_Requirement_
Print the text of every entry below line for line, without changing a word. Leave the pictures out of your answer.

_Records for this exercise_
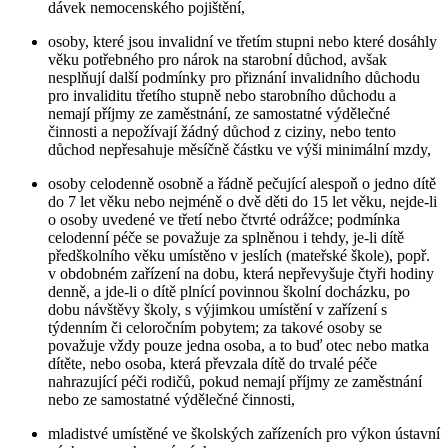
dávek nemocenského pojištění,
osoby, které jsou invalidní ve třetím stupni nebo které dosáhly
věku potřebného pro nárok na starobní důchod, avšak
nesplňují další podmínky pro přiznání invalidního důchodu
pro invaliditu třetího stupně nebo starobního důchodu a
nemají příjmy ze zaměstnání, ze samostatné výdělečné
činnosti a nepožívají žádný důchod z ciziny, nebo tento
důchod nepřesahuje měsíčně částku ve výši minimální mzdy,
osoby celodenně osobně a řádně pečující alespoň o jedno dítě
do 7 let věku nebo nejméně o dvě děti do 15 let věku, nejde-li
o osoby uvedené ve třetí nebo čtvrté odrážce; podmínka
celodenní péče se považuje za splněnou i tehdy, je-li dítě
předškolního věku umístěno v jeslích (mateřské škole), popř.
v obdobném zařízení na dobu, která nepřevyšuje čtyři hodiny
denně, a jde-li o dítě plnící povinnou školní docházku, po
dobu návštěvy školy, s výjimkou umístění v zařízení s
týdenním či celoročním pobytem; za takové osoby se
považuje vždy pouze jedna osoba, a to buď otec nebo matka
dítěte, nebo osoba, která převzala dítě do trvalé péče
nahrazující péči rodičů, pokud nemají příjmy ze zaměstnání
nebo ze samostatné výdělečné činnosti,
mladistvé umístěné ve školských zařízeních pro výkon ústavní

_Response to this task_
dávek nemocenského pojištění,
osoby, které jsou invalidní ve třetím stupni nebo které dosáhly
věku potřebného pro nárok na starobní důchod, avšak
nesplňují další podmínky pro přiznání invalidního důchodu
pro invaliditu třetího stupně nebo starobního důchodu a
nemají příjmy ze zaměstnání, ze samostatné výdělečné
činnosti a nepožívají žádný důchod z ciziny, nebo tento
důchod nepřesahuje měsíčně částku ve výši minimální mzdy,
osoby celodenně osobně a řádně pečující alespoň o jedno dítě
do 7 let věku nebo nejméně o dvě děti do 15 let věku, nejde-li
o osoby uvedené ve třetí nebo čtvrté odrážce; podmínka
celodenní péče se považuje za splněnou i tehdy, je-li dítě
předškolního věku umístěno v jeslích (mateřské škole), popř.
v obdobném zařízení na dobu, která nepřevyšuje čtyři hodiny
denně, a jde-li o dítě plnící povinnou školní docházku, po
dobu návštěvy školy, s výjimkou umístění v zařízení s
týdenním či celoročním pobytem; za takové osoby se
považuje vždy pouze jedna osoba, a to buď otec nebo matka
dítěte, nebo osoba, která převzala dítě do trvalé péče
nahrazující péči rodičů, pokud nemají příjmy ze zaměstnání
nebo ze samostatné výdělečné činnosti,
mladistvé umístěné ve školských zařízeních pro výkon ústavní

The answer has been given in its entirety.